◆ Exercise ◆
Pull out each line of the material below that contains the string "para". Case counts, so match uppercase and lowercase letters exactly.
(Beginning of Given information)
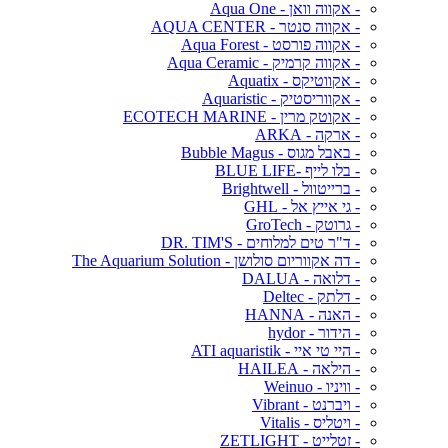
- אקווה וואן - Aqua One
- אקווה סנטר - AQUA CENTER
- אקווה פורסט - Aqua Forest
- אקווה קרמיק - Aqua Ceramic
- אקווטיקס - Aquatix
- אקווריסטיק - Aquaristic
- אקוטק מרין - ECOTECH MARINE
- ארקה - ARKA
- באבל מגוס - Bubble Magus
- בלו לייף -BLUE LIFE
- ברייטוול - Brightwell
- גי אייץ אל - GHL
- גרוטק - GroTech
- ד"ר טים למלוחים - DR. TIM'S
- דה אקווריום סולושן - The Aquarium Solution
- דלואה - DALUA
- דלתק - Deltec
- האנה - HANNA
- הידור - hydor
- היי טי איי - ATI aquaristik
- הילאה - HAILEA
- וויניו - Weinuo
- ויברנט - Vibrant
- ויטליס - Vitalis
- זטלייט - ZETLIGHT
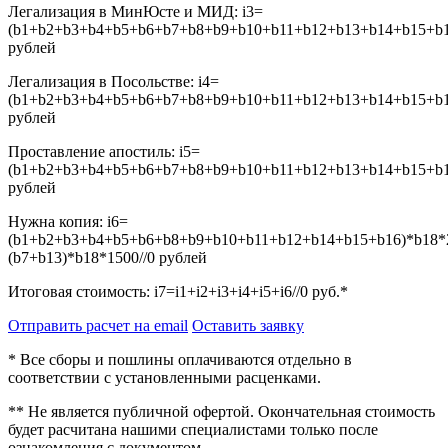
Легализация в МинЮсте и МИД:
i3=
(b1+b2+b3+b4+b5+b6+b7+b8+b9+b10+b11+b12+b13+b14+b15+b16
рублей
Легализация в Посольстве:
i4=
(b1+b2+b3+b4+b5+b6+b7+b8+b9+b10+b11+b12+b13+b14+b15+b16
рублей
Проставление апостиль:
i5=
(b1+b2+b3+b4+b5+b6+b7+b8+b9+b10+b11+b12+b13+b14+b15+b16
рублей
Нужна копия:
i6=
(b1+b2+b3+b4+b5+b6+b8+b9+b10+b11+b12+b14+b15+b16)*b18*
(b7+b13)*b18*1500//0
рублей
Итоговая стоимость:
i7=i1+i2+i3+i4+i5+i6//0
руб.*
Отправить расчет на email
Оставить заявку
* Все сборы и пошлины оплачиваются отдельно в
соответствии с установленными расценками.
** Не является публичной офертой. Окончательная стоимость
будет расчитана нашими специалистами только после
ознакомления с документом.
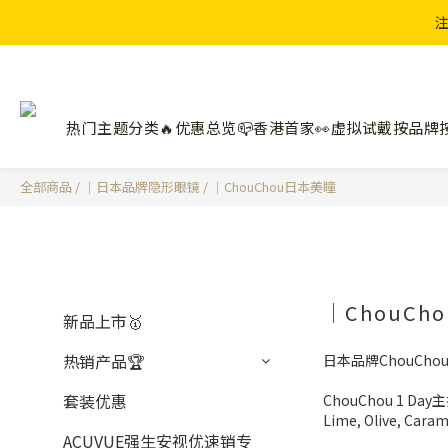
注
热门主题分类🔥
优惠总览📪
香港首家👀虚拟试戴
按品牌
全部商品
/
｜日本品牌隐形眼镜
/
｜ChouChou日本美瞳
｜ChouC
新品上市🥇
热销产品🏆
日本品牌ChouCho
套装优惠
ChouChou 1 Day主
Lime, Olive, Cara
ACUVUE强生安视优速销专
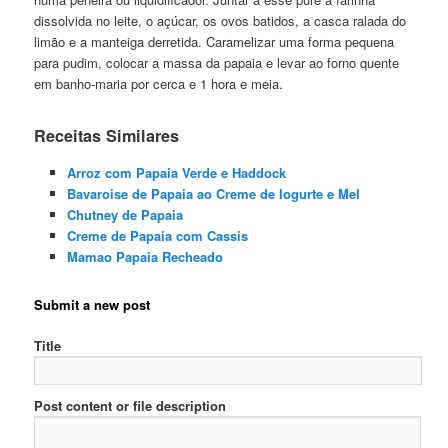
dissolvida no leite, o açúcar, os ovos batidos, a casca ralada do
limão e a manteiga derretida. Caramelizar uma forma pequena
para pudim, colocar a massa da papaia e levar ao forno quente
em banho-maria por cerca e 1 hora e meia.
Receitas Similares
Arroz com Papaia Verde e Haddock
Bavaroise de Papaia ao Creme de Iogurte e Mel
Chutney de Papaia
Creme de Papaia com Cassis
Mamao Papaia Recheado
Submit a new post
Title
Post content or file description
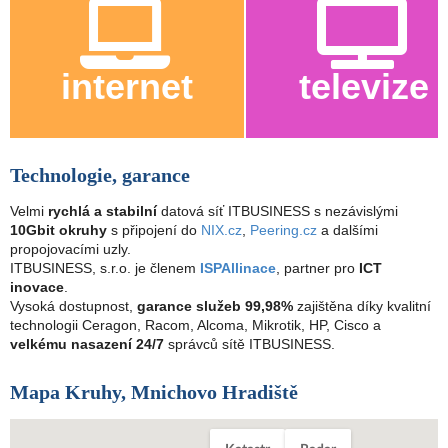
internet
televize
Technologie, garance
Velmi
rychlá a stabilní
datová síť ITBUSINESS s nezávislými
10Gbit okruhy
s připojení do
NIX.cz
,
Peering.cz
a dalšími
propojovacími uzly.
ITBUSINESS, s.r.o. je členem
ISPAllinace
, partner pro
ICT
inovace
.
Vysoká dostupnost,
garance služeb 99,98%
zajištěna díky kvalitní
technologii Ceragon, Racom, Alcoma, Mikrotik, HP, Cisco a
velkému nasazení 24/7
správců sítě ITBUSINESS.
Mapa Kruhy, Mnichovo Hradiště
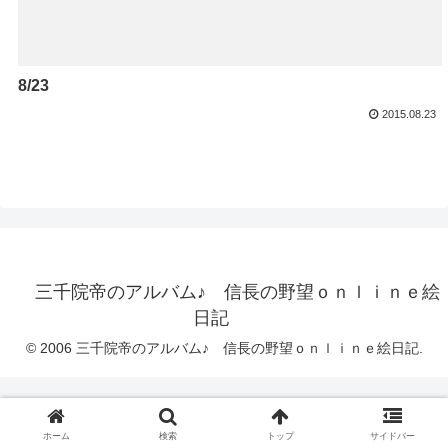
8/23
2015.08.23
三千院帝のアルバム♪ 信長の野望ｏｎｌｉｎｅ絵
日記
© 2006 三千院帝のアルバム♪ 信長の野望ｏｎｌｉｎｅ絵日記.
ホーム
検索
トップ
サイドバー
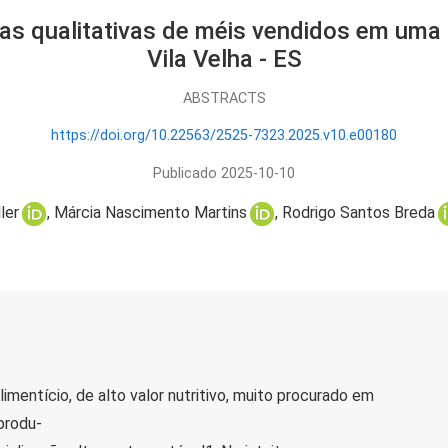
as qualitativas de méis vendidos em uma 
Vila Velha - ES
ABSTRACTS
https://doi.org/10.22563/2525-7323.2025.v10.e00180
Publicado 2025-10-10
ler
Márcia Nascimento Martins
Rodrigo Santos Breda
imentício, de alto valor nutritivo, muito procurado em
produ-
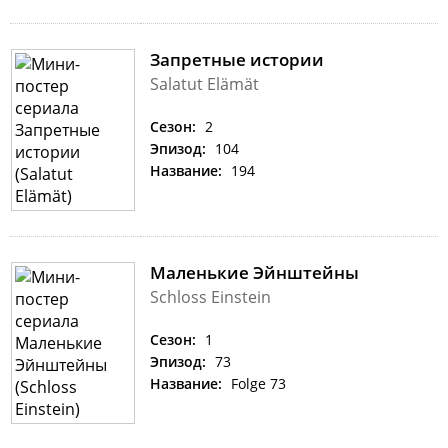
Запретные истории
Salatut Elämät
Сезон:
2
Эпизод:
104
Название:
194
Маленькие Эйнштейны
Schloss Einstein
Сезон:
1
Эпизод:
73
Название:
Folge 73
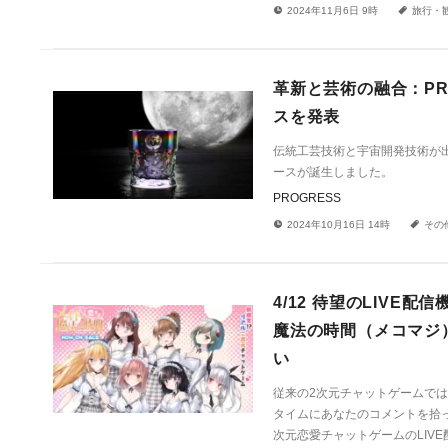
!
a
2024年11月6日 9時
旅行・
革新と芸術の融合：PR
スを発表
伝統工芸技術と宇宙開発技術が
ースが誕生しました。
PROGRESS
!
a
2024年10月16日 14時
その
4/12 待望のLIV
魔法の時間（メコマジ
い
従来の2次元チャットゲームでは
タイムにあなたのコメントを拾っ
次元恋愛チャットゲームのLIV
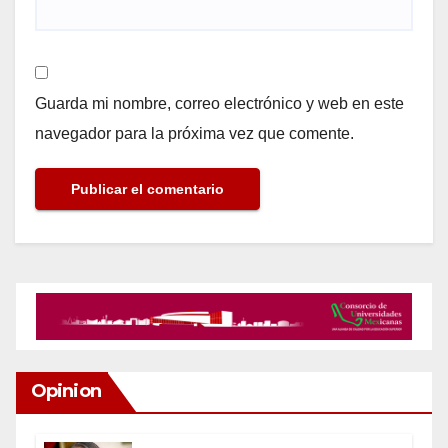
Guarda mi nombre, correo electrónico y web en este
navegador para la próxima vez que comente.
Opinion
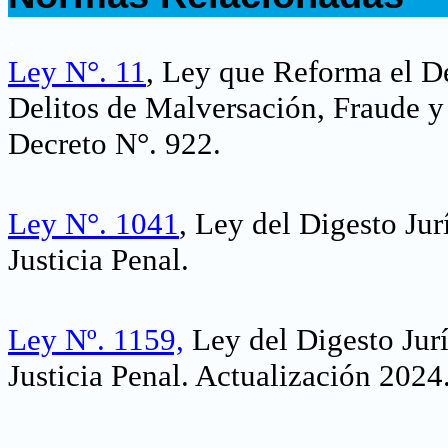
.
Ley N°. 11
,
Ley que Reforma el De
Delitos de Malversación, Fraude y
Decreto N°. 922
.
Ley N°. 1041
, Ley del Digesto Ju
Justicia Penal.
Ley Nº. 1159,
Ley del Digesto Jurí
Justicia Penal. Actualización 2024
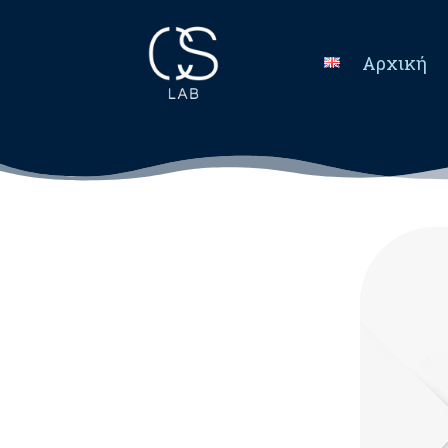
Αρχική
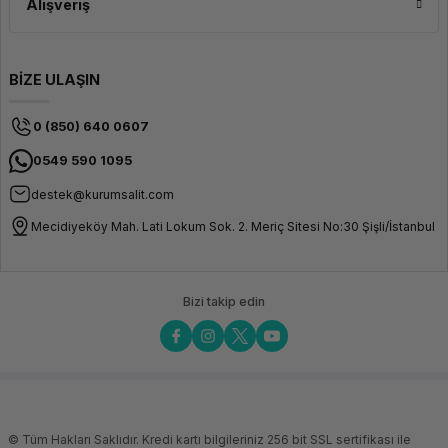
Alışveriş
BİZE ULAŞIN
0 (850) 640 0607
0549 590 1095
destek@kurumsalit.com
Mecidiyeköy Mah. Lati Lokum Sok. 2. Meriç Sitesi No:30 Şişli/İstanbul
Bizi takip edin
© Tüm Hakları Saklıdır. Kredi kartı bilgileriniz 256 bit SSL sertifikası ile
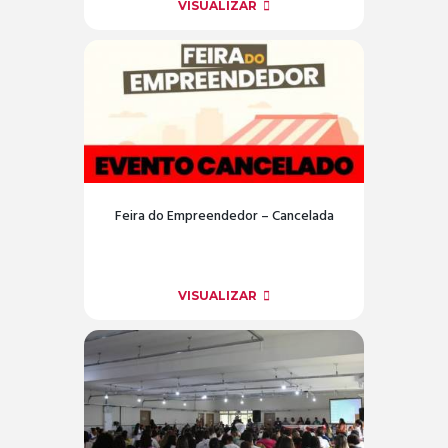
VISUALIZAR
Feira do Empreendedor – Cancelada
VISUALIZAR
(End of Given information)
◆ Solved problem ◆
para pudim, colocar a massa da papaia e levar ao forno quente
navegador para la próxima vez que comente.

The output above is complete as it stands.